When asked about condom access, the answer is quick: “Hell no.” Any kind of sexual activity is prohibited. If two people were found to be engaging in any kind of activity that could be construed as sexual, Mark reports that “the two would be written up, lose privileges, and they would probably lose their phase” or be “rolled back” in treatment. Engaging in sexual activity could be automatic grounds to transfer someone to the Issac Ray Building, which he reports as the “supermax” or “punitive wing of the hospital.”
As for the high turnover rate in staff, Mark reports having “at least” nine therapists since 2011. He reports that the “post-docs” he has worked with are often advocates and knowledgeable—but they are only there for at most a year.
“No one body in the world can be as perfect as this place is trying to get us be,” says Mark. “The bar is set so high that Christ could not make it.” The treatment and staff and administrators, he states, “could not live up to this program. Not even the judges that are sending us here could live up to this program. That is what is frustrating.”
These facilities are big business.
Angela de Rocha of the Kansas Department for Aging and Disability Services, reports that for Larned the year-to-date expenditure contract staffing for the LSH campus (including Larned Correctional Mental Health Facility, Larned Juvenile Correctional Mental Health Facility, Larned State Hospital) is $3.1 million. The 2016 A’viands food service contract for the LSH campus: $3.98 million.
The FY 2015 expenditures for Rushville, according to Marianne Manko of the Illinois Department of Human Services, include $808,080 for the services of seven evaluators and approximately $6.5 million dollars to Liberty Healthcare to operate its treatment and condition release programs. Another private company, Wexford Health, received $4,469,466 to provide additional medical care. The cost of offering polygraphs in 2015: $15,000 to Wright Investigative Services.
Ken August, with California’s Department of State Hospitals, reports that millions of dollars from California’s state budget goes to private companies that support the Coalinga with building upkeep, food and temporary worker needs.
While many reformists lauded Hillary Clinton’s promise to stop accepting campaign contributions from private prison companies, for-profit contractors that make money from locking people up is hardly the root of the problem. And, it’s not just corporations that benefit from a system that is by-and-large government-run.

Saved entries
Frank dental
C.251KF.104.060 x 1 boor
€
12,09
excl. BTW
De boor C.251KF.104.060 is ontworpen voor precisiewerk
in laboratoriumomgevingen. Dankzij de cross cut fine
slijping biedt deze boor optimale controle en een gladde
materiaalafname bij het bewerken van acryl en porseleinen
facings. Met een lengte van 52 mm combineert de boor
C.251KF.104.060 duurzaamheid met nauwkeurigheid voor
...
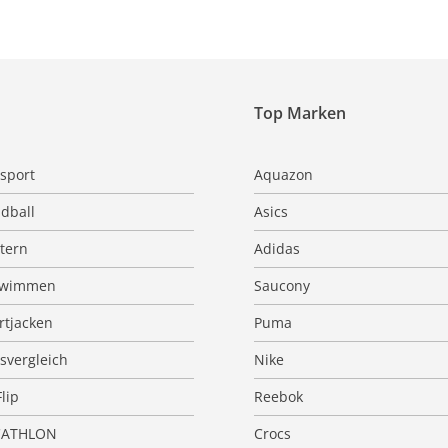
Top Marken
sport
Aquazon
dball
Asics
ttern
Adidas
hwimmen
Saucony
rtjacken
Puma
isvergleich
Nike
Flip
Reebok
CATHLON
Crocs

__CHECK YOUR UNDERSTANDING__
A - Answer these questions about the passage on the treatment facilities:
(i) At least how many therapists has Mark had since 2011?
(ii) What was the amount of the 2016 A'viands food service contract for the LSH campus?
(iii) Which company received $15,000 in 2015 for offering polygraphs at Rushville?
B - Return the part of the passage on the treatment facilities starting with "Ken August, with" and going on through "temporary worker needs.".
The records come from a separate source and are not part of the text.

__COMPLETED EXERCISE__
A -
(i) Nine.
(ii) $3.98 million.
(iii) Wright Investigative Services.

B -
Ken August, with California’s Department of State Hospitals, reports that millions of dollars from California’s state budget goes to private companies that support the Coalinga with building upkeep, food and temporary worker needs.